Kepala Pemerintahan Hamas Tewas, Gelombang Evakuasi dari Lebanon

Pada  Kamis (3/10/2024), Israel mengumumkan bahwa pemimpin tertinggi Hamas  tewas dalam serangan militer tiga bulan lalu. Sementara itu, seiring meningkatnya konflik antara Israel dan Hizbullah, banyak negara mulai mengevakuasi warga negara mereka dari Lebanon

Yi Jing dari New Tang Dynasty TV

Tentara Pertahanan Israel (IDF) pada Kamis mengumumkan bahwa tokoh tingkat tertinggi dari Biro Politik Hamas, Rawhi Mushtaha, tewas dalam serangan udara tiga bulan lalu.

Menurut IDF, Mushtaha bertanggung jawab atas kontrol sipil pemerintahan Hamas, serta terlibat dalam kegiatan terorisme terhadap Israel. Dia adalah salah satu tangan kanan pemimpin Hamas saat ini, Yahya Sinwar. Mereka bersama-sama membangun mekanisme keamanan keseluruhan Hamas.

Israel klaim Rawhi Mushtaha tewas

Laporan militer menyatakan bahwa pada hari serangan, Mushtaha sedang bersembunyi di sebuah pangkalan bawah tanah yang dijaga ketat dan dilengkapi perlengkapan di bagian utara Gaza. Dua anggota senior Hamas lainnya juga tewas dalam serangan itu.

Pada  Juli tahun ini, pemimpin tertinggi Hamas saat itu, Ismail Haniyeh, juga tewas dalam serangan di Iran.

Pada  Kamis, Israel meningkatkan serangan terhadap kelompok militan Hizbullah. Ledakan terdengar di pusat kota Beirut dan pinggiran selatan, di mana markas Hizbullah di Dahiyeh dihancurkan.

Pada saat yang sama, fasilitas Hizbullah di bagian selatan Lebanon mengalami beberapa serangan udara. Gedung balai kota di Bint Jbeil menjadi target utama. Tentara Israel mengonfirmasi bahwa 15 anggota militan Hizbullah tewas di tempat.

(Item dataset)
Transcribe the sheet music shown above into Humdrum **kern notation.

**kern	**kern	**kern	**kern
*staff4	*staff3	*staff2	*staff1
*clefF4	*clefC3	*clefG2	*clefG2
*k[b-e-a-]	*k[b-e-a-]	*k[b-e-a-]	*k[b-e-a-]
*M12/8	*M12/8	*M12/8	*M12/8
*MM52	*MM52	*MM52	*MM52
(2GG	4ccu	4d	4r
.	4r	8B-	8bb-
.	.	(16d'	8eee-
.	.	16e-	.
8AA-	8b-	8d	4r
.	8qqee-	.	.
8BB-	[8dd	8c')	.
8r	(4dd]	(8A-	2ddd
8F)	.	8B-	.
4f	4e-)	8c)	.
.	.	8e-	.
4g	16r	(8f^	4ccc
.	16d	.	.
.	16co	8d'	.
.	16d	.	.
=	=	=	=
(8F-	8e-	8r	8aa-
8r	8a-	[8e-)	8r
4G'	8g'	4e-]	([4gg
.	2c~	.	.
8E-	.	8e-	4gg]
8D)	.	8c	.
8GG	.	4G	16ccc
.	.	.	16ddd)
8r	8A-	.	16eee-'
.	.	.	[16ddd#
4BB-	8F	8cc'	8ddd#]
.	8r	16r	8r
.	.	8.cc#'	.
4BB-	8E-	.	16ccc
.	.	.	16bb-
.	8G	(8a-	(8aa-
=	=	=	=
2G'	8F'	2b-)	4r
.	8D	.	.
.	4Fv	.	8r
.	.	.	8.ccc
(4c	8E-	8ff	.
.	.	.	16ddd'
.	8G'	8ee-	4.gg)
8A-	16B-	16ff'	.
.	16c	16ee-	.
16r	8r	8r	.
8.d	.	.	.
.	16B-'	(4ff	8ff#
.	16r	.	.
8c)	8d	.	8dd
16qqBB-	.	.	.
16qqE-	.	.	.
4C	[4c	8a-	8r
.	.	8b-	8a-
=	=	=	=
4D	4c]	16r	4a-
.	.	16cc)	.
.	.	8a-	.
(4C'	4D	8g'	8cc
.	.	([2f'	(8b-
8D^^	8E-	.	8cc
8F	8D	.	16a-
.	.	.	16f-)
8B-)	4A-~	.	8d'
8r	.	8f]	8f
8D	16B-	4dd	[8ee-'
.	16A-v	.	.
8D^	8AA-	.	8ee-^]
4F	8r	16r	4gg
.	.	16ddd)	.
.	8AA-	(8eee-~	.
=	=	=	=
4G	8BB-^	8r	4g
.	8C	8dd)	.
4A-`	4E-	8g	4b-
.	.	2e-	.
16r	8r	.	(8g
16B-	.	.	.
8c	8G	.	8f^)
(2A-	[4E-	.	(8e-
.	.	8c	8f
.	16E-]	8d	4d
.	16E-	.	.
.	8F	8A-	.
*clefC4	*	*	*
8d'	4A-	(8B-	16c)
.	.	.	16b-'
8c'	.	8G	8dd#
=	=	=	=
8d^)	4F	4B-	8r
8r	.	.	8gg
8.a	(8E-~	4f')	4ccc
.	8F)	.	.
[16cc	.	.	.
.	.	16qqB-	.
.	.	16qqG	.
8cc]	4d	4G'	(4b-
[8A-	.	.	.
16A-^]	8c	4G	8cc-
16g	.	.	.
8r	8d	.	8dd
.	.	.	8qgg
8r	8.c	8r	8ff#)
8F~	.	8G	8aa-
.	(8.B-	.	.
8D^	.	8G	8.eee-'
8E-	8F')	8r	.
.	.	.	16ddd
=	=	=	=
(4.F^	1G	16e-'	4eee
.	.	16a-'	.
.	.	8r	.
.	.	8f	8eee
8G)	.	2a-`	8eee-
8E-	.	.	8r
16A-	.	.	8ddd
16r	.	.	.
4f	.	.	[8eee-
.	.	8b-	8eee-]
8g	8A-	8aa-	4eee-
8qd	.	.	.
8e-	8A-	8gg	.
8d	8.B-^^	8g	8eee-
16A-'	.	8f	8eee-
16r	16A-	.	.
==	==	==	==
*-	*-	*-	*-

## Yang Harus Dikerjakan
1: Jawab pertanyaan berikut berdasarkan kutipan berita:
(a) Siapa tokoh Biro Politik Hamas yang menurut IDF tewas dalam serangan udara tiga bulan lalu?
(b) Di negara mana Ismail Haniyeh tewas?
(c) Berapa anggota militan Hizbullah yang tewas di tempat menurut tentara Israel?
2: Sambung kutipan berita tentang konflik Israel dengan Hamas dan Hizbullah, mulai setelah kalimat terakhirnya.
Item-item tersebut adalah bahan tersendiri yang terpisah dari kutipan berita.

## Hasil
1:
(a) Rawhi Mushtaha
(b) Iran
(c) 15 orang

2:
Pada hari yang sama, IDF terus mendesak penduduk lebih dari 20 kota di selatan untuk segera mengungsi ke tempat yang aman. Diperkirakan bahwa pasukan darat Israel sedang merencanakan operasi lebih lanjut untuk melemahkan Hizbullah.

Dengan meningkatnya konflik antara Israel dan Hizbullah, banyak pemerintah negara-negara mulai membantu evakuasi warganya dari Lebanon.

Pada  Kamis, lebih dari 400 warga Spanyol dievakuasi dari Lebanon dengan bantuan Kementerian Pertahanan. Amerika Serikat, Italia, Inggris, Kanada, Australia, Prancis, Jepang, Rusia, Yunani, dan negara lainnya juga membantu evakuasi warganya secepat mungkin.

Pemerintah Jerman termasuk yang pertama kali melakukan penerbangan evakuasi bagi warganya minggu ini, menerbangkan 111 orang dari Beirut ke Berlin pada 30 September. Kementerian Luar Negeri Jerman mengumumkan penerbangan kedua pada 2 Oktober, membawa 130 “warga negara Jerman yang sangat rentan” keluar dari negara itu.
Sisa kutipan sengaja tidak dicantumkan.